MT: To jest duże wyzwanie.


E.W.-O.:
Tym bardziej że w tym roku zostałam również dziekanem Wydziału Lekarskiego I Uniwersytetu Medycznego im. K. Marcinkowskiego w Poznaniu. Wcześniej byłam dwie kadencje prodziekanem tego wydziału, więc zdaję sobie sprawę, ile dodatkowych obowiązków mnie czeka.


MT: Na pewno ma też pani satysfakcję, bo została pani pierwszą kobietą dziekanem na Wydziale Lekarskim I UMP.


E.W.-O.:
Czasami nie chce mi się wierzyć, że to wszystko naprawdę się wydarzyło. Na szczęście mam bardzo dobry zespół prodziekański i każdy z nas ma już swoje cele i zadania, które będzie realizował.

W tym roku akademickim stawiamy przed sobą dwa poważne wyzwania. Chcemy położyć jeszcze większy nacisk na rozwój naukowy naszych pracowników, by dorobek naukowy wydziału był nadal bardzo dobrze oceniany. Chcemy też zabiegać o granty, wzmocnić współpracę z przemysłem farmaceutycznym. Stawiamy również na młodzież i będziemy wspierać tych, którzy zamierzają się rozwijać. Chcemy też utrzymać wysoki poziom zdawalności LEK wśród naszych studentów, poprzez rozwijanie nowoczesnych metod edukacji.

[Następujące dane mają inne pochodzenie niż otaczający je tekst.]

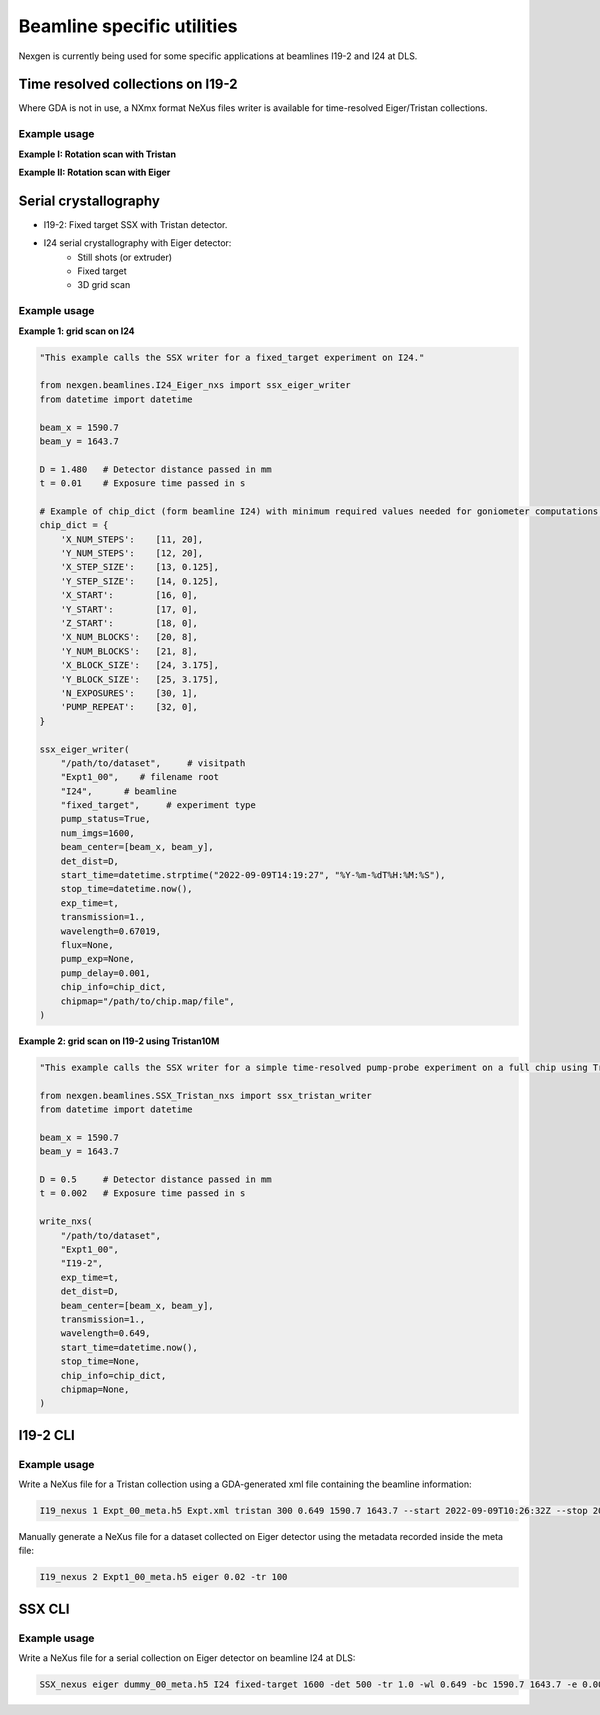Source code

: ===========================
Beamline specific utilities
===========================


Nexgen is currently being used for some specific applications at beamlines I19-2 and I24 at DLS.

Time resolved collections on I19-2
----------------------------------

Where GDA is not in use, a NXmx format NeXus files writer is available for time-resolved
Eiger/Tristan collections.


Example usage
*************

**Example I: Rotation scan with Tristan**

.. code-block:: python
    """
    This example calls the nexus writer for a collection using Tristan detector.

    Note that in this case the axes start and end positions need to be passed to the writer
    and this can be done by defining the following namedtuples:
       axes = namedtuple("axes", ("id", "start", "end"))
        det_axes = namedtuple("det_axes", ("id", "start"))
    """

    from nexgen.beamlines.I19_2_nxs import nexus_writer

    from datetime import datetime
    from collections import namedtuple
    from pathlib import Path

    axes = namedtuple("axes", ("id", "start", "end"))
    det_axes = namedtuple("det_axes", ("id", "start"))

    axes_list = [
        axes("omega", 0, 10),
        axes("kappa", 0, 0),
        axes("phi", -90, -90),
        axes("sam_z", 0, 0),
        axes("sam_y", 1, 1),
        axes("sam_x", 0, 0),
    ]

    det_ax_list = [
        det_axes("two_theta", 90),
        det_axes("det_z", 100),
    ]

    nexus_writer(
        meta_file=Path("/path/to/file_meta.h5"),
        detector_name="tristan",
        scan_axis="omega",
        start_time=datetime.now(),
        exposure_time=60.0,
        transmission=1.0,
        wavelength=0.6,
        beam_center=[1000., 1200.],
        gonio_pos=axes_list,
        det_pos=det_ax_list,
    )


**Example II: Rotation scan with Eiger**

.. code-block:: python
    """
    This example calls the nexus writer for a collection using Eiger detector.

    Note that in this case there's no need to pass the axes positions as those can be read from
    the config written to the _meta.h5 file at the arming of the detector.
    """

    from nexgen.beamlines.I19_2_nxs import nexus_writer

    from datetime import datetime
    from pathlib import Path

    nexus_writer(
        meta_file=Path("/path/to/file_meta.h5"),
        detector_name="eiger",
        scan_axis="phi",
        start_time=datetime.now(),
        exposure_time=60.0,
        transmission=1.0,
        wavelength=0.6,
        beam_center=[1000., 1200.],
    )



Serial crystallography
----------------------

- I19-2: Fixed target SSX with Tristan detector.
- I24 serial crystallography with Eiger detector:
    * Still shots (or extruder)
    * Fixed target
    * 3D grid scan


Example usage
*************

**Example 1: grid scan on I24**

.. code-block:: python

    "This example calls the SSX writer for a fixed_target experiment on I24."

    from nexgen.beamlines.I24_Eiger_nxs import ssx_eiger_writer
    from datetime import datetime

    beam_x = 1590.7
    beam_y = 1643.7

    D = 1.480   # Detector distance passed in mm
    t = 0.01    # Exposure time passed in s

    # Example of chip_dict (form beamline I24) with minimum required values needed for goniometer computations.
    chip_dict = {
        'X_NUM_STEPS':    [11, 20],
        'Y_NUM_STEPS':    [12, 20],
        'X_STEP_SIZE':    [13, 0.125],
        'Y_STEP_SIZE':    [14, 0.125],
        'X_START':        [16, 0],
        'Y_START':        [17, 0],
        'Z_START':        [18, 0],
        'X_NUM_BLOCKS':   [20, 8],
        'Y_NUM_BLOCKS':   [21, 8],
        'X_BLOCK_SIZE':   [24, 3.175],
        'Y_BLOCK_SIZE':   [25, 3.175],
        'N_EXPOSURES':    [30, 1],
        'PUMP_REPEAT':    [32, 0],
    }

    ssx_eiger_writer(
        "/path/to/dataset",     # visitpath
        "Expt1_00",    # filename root
        "I24",      # beamline
        "fixed_target",     # experiment type
        pump_status=True,
        num_imgs=1600,
        beam_center=[beam_x, beam_y],
        det_dist=D,
        start_time=datetime.strptime("2022-09-09T14:19:27", "%Y-%m-%dT%H:%M:%S"),
        stop_time=datetime.now(),
        exp_time=t,
        transmission=1.,
        wavelength=0.67019,
        flux=None,
        pump_exp=None,
        pump_delay=0.001,
        chip_info=chip_dict,
        chipmap="/path/to/chip.map/file",
    )



**Example 2: grid scan on I19-2 using Tristan10M**

.. code-block:: python

    "This example calls the SSX writer for a simple time-resolved pump-probe experiment on a full chip using Tristan."

    from nexgen.beamlines.SSX_Tristan_nxs import ssx_tristan_writer
    from datetime import datetime

    beam_x = 1590.7
    beam_y = 1643.7

    D = 0.5     # Detector distance passed in mm
    t = 0.002   # Exposure time passed in s

    write_nxs(
        "/path/to/dataset",
        "Expt1_00",
        "I19-2",
        exp_time=t,
        det_dist=D,
        beam_center=[beam_x, beam_y],
        transmission=1.,
        wavelength=0.649,
        start_time=datetime.now(),
        stop_time=None,
        chip_info=chip_dict,
        chipmap=None,
    )


I19-2 CLI
---------

Example usage
*************

Write a NeXus file for a Tristan collection using a GDA-generated xml file containing the beamline information:

.. code-block:: console

    I19_nexus 1 Expt_00_meta.h5 Expt.xml tristan 300 0.649 1590.7 1643.7 --start 2022-09-09T10:26:32Z --stop 2022-09-09T10:31:32Z


Manually generate a NeXus file for a dataset collected on Eiger detector using the metadata recorded inside the meta file:

.. code-block:: console

    I19_nexus 2 Expt1_00_meta.h5 eiger 0.02 -tr 100


SSX CLI
-------

Example usage
*************

Write a NeXus file for a serial collection on Eiger detector on beamline I24 at DLS:

.. code-block:: console

    SSX_nexus eiger dummy_00_meta.h5 I24 fixed-target 1600 -det 500 -tr 1.0 -wl 0.649 -bc 1590.7 1643.7 -e 0.002 -p --chipmap testchip.map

Przed nami wiele zadań, ale pracują tu osoby niezwykle zaangażowane, więc mam nadzieję, że pozostaniemy jednym z wiodących wydziałów w kraju. W 2020 roku obchodzimy 100-lecie naszego wydziału. Nie chcemy być jedynie wydziałem z tradycjami, ale też bardzo nowoczesnym.

Tak więc przede mną okres pełen wyzwań i intensywnej pracy. Jednak to nie znaczy, że chciałabym zrezygnować z pracy lekarskiej, bowiem jestem nadal lekarzem praktykiem, a praca z pacjentkami przynosi mi olbrzymią radość i satysfakcję. Muszę pamiętać, że dziekanem się bywa, a lekarzem się jest.

To wszystko nie udałoby się, gdybym nie miała takiego wspaniałego męża, który mimo intensywnej pracy w szpitalu zawsze dzielił ze mną obowiązki domowe. Żyjemy od lat według grafiku: gdy ja dyżurowałam, mąż zajmował się domem. Szczególnie wyręczał mnie w gotowaniu, co lubi i świetnie mu to wychodzi. Pozostałe obowiązki dzieliliśmy. Myślę, że pomimo tych wszystkich zajęć udało nam się stworzyć rodzinę, która jest ze sobą blisko. Zawsze wyznawaliśmy zasadę, że weekendy powinny być dla nas. Dziś już mam wnuki. I mimo że córki dawno wyprowadziły się z domu, nadal tworzymy rodzinę, która stara się być razem.

Czuję się spełniona, osiągnęłam sukces i niczego nie chciałabym zmieniać. Wszystko mi się udało. Jedyne, czego pragnę, to zatrzymać czas.